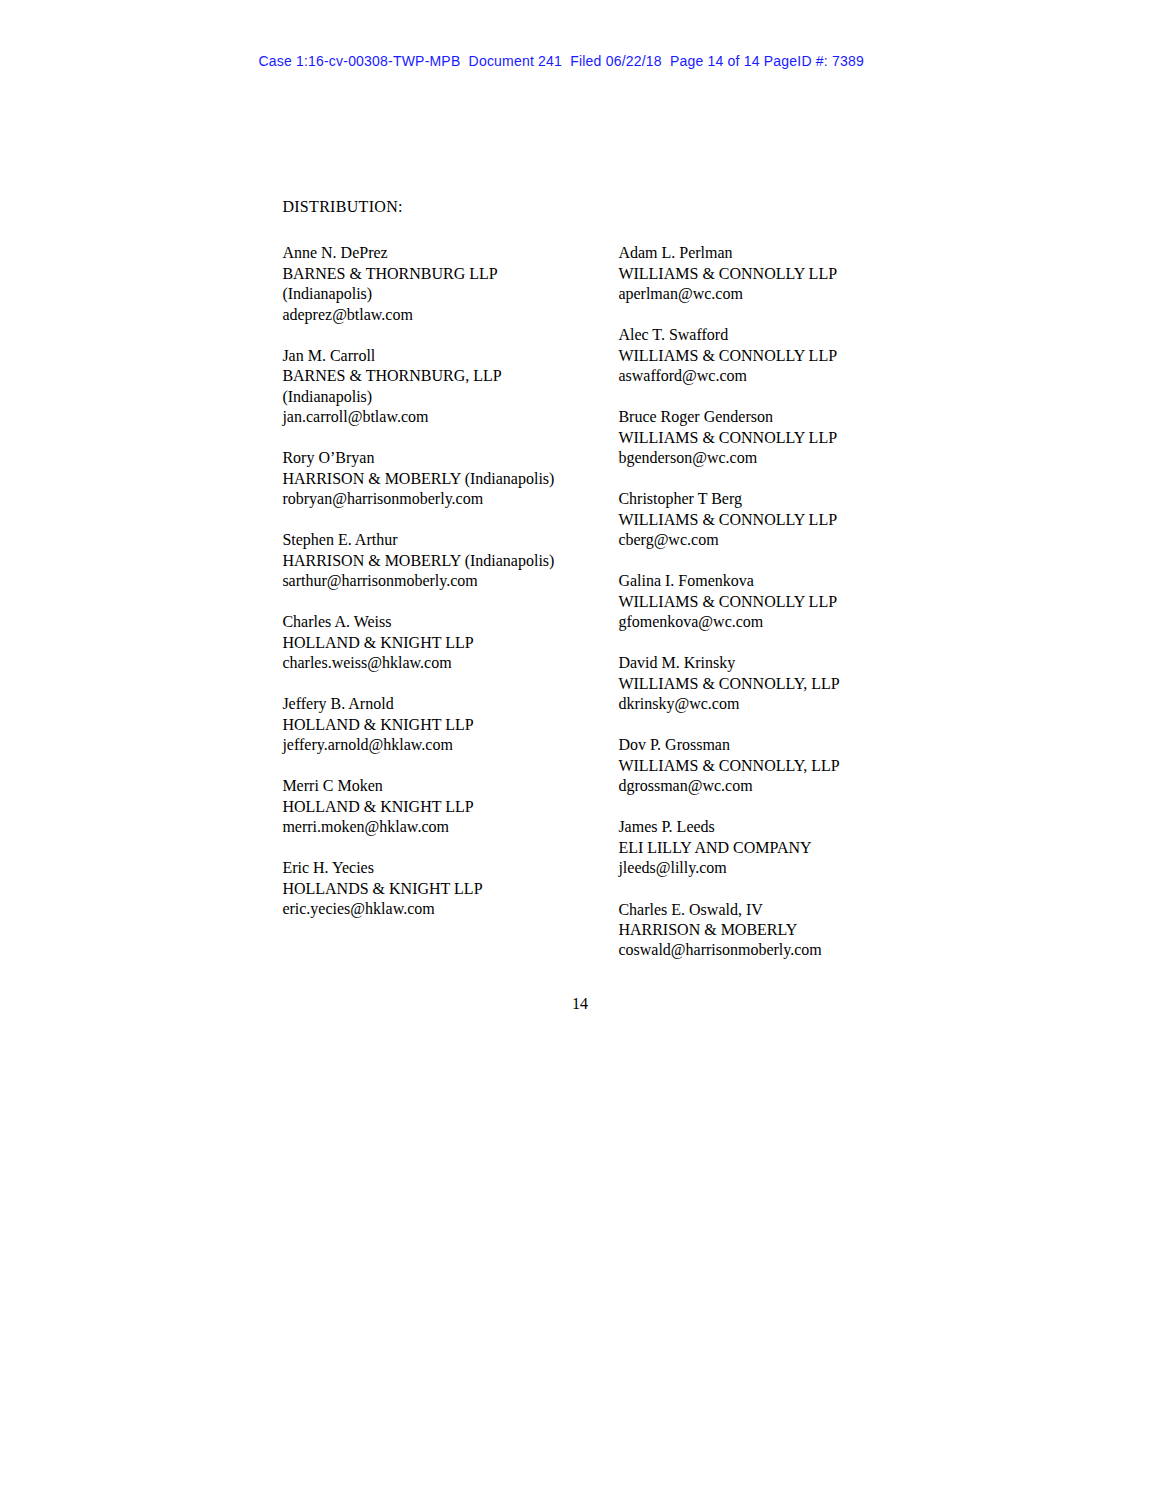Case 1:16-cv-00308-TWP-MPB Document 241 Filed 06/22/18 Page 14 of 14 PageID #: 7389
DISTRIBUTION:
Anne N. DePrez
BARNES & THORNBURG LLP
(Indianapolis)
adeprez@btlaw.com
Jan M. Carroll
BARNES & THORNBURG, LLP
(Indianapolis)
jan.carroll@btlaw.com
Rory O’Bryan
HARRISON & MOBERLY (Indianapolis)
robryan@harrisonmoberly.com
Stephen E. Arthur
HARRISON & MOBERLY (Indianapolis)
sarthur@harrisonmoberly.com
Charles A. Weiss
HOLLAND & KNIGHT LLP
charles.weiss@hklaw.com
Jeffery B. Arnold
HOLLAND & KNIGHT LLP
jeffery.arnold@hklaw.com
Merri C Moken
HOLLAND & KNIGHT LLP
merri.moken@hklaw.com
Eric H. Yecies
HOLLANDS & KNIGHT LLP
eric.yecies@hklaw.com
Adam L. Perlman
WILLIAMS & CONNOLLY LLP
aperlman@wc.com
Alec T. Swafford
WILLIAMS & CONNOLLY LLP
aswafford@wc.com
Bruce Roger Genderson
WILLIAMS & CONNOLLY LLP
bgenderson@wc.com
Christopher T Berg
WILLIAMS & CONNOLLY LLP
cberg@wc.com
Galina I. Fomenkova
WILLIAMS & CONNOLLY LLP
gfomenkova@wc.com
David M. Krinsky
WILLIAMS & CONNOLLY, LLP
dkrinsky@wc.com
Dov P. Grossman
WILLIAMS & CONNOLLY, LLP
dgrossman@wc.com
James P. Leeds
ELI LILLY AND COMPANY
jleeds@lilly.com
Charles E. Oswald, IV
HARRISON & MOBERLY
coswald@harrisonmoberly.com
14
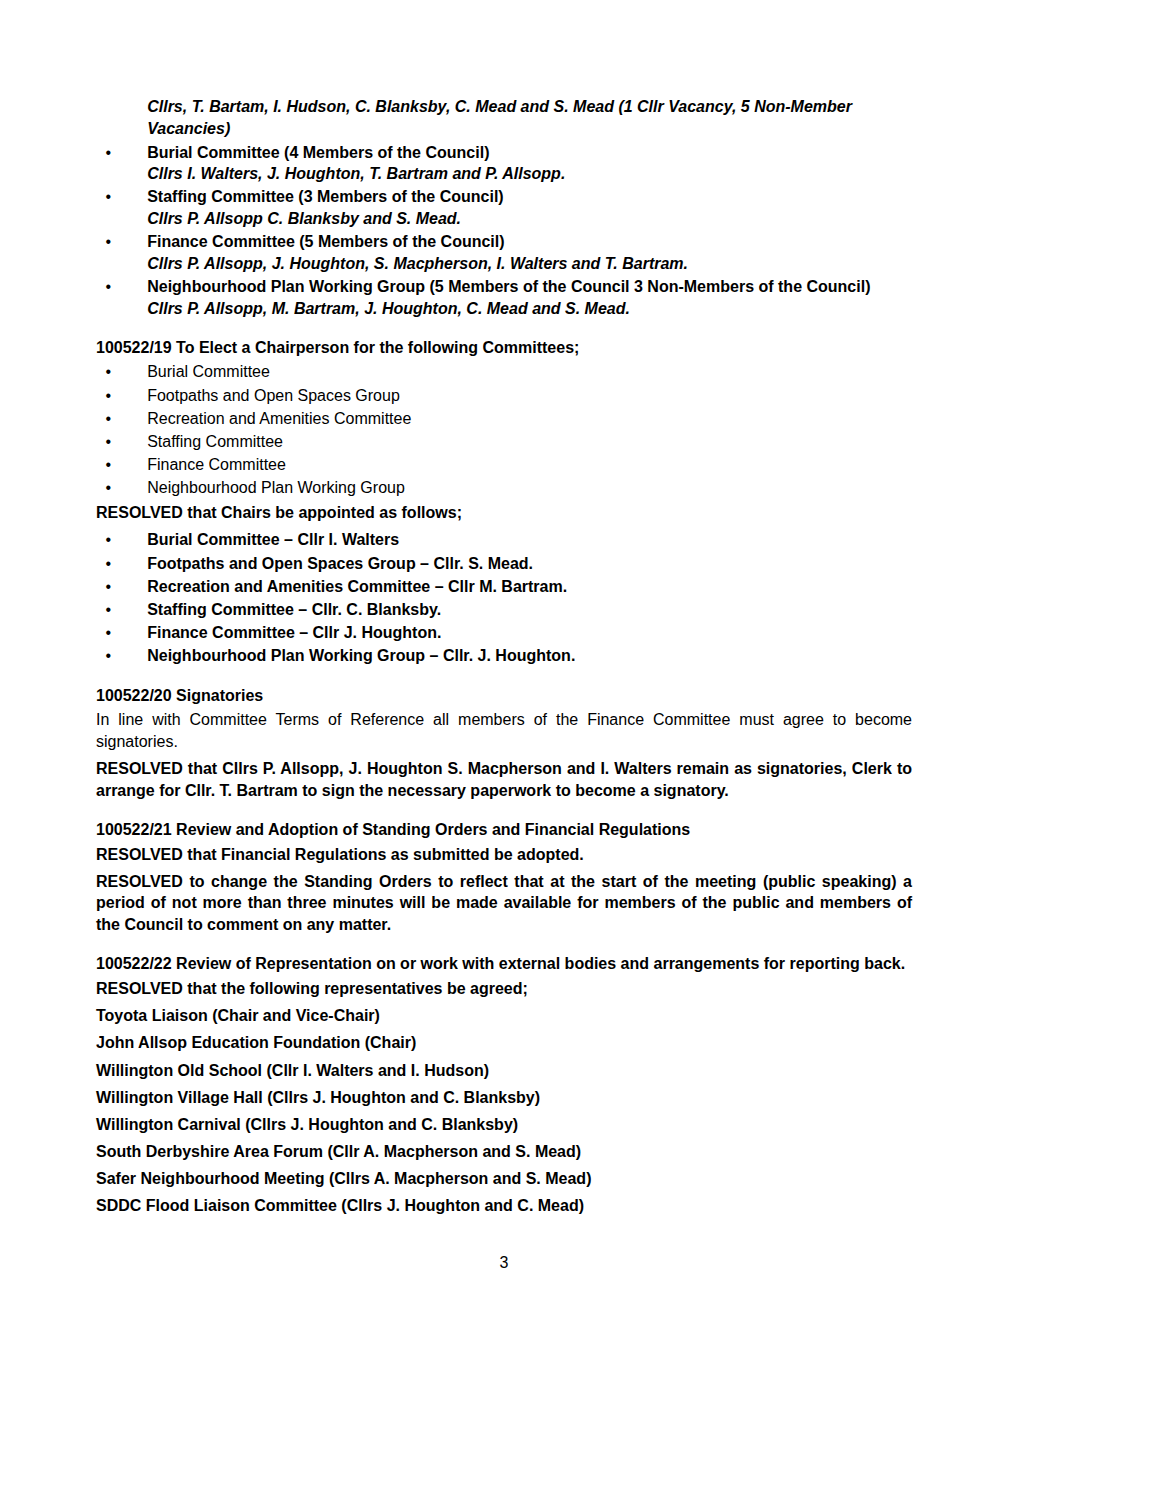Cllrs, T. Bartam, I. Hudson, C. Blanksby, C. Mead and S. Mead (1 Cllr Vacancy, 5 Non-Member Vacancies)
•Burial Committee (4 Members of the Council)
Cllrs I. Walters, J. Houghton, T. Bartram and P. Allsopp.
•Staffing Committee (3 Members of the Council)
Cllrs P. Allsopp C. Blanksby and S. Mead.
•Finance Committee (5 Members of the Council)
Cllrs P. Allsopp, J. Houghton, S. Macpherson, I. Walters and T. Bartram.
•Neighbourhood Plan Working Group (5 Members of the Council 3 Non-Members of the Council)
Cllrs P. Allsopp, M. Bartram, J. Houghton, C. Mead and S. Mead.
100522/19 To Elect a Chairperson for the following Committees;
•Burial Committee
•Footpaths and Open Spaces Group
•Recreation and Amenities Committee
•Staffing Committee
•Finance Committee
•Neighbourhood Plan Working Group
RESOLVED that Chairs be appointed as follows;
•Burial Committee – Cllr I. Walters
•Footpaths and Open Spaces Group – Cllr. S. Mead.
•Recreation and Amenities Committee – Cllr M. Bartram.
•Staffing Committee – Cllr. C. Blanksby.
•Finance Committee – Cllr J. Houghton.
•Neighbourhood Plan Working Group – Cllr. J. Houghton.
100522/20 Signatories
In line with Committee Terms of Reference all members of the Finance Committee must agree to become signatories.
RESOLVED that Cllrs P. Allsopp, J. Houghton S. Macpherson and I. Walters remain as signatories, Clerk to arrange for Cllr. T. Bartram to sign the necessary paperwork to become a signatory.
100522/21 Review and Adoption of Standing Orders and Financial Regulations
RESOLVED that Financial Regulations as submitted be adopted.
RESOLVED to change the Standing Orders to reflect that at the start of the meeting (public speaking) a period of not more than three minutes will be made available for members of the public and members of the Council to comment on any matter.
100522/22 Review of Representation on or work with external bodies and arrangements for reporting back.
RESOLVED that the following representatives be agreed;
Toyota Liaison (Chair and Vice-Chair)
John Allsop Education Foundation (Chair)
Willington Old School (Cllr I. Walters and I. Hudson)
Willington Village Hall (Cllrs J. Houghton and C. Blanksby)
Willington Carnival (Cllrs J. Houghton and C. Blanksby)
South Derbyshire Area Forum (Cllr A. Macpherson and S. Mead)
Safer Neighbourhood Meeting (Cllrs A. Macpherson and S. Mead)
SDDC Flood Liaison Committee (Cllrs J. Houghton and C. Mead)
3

Task goal → Would you print exactly the lines in the listing above, from the line bearing "Merri C Moken" through the line bearing "Cllrs I. Walters, J.", leaving out all pictures?

Problem solution →
Merri C Moken
HOLLAND & KNIGHT LLP
merri.moken@hklaw.com
Eric H. Yecies
HOLLANDS & KNIGHT LLP
eric.yecies@hklaw.com
Adam L. Perlman
WILLIAMS & CONNOLLY LLP
aperlman@wc.com
Alec T. Swafford
WILLIAMS & CONNOLLY LLP
aswafford@wc.com
Bruce Roger Genderson
WILLIAMS & CONNOLLY LLP
bgenderson@wc.com
Christopher T Berg
WILLIAMS & CONNOLLY LLP
cberg@wc.com
Galina I. Fomenkova
WILLIAMS & CONNOLLY LLP
gfomenkova@wc.com
David M. Krinsky
WILLIAMS & CONNOLLY, LLP
dkrinsky@wc.com
Dov P. Grossman
WILLIAMS & CONNOLLY, LLP
dgrossman@wc.com
James P. Leeds
ELI LILLY AND COMPANY
jleeds@lilly.com
Charles E. Oswald, IV
HARRISON & MOBERLY
coswald@harrisonmoberly.com
14
Cllrs, T. Bartam, I. Hudson, C. Blanksby, C. Mead and S. Mead (1 Cllr Vacancy, 5 Non-Member Vacancies)
•Burial Committee (4 Members of the Council)
Cllrs I. Walters, J. Houghton, T. Bartram and P. Allsopp.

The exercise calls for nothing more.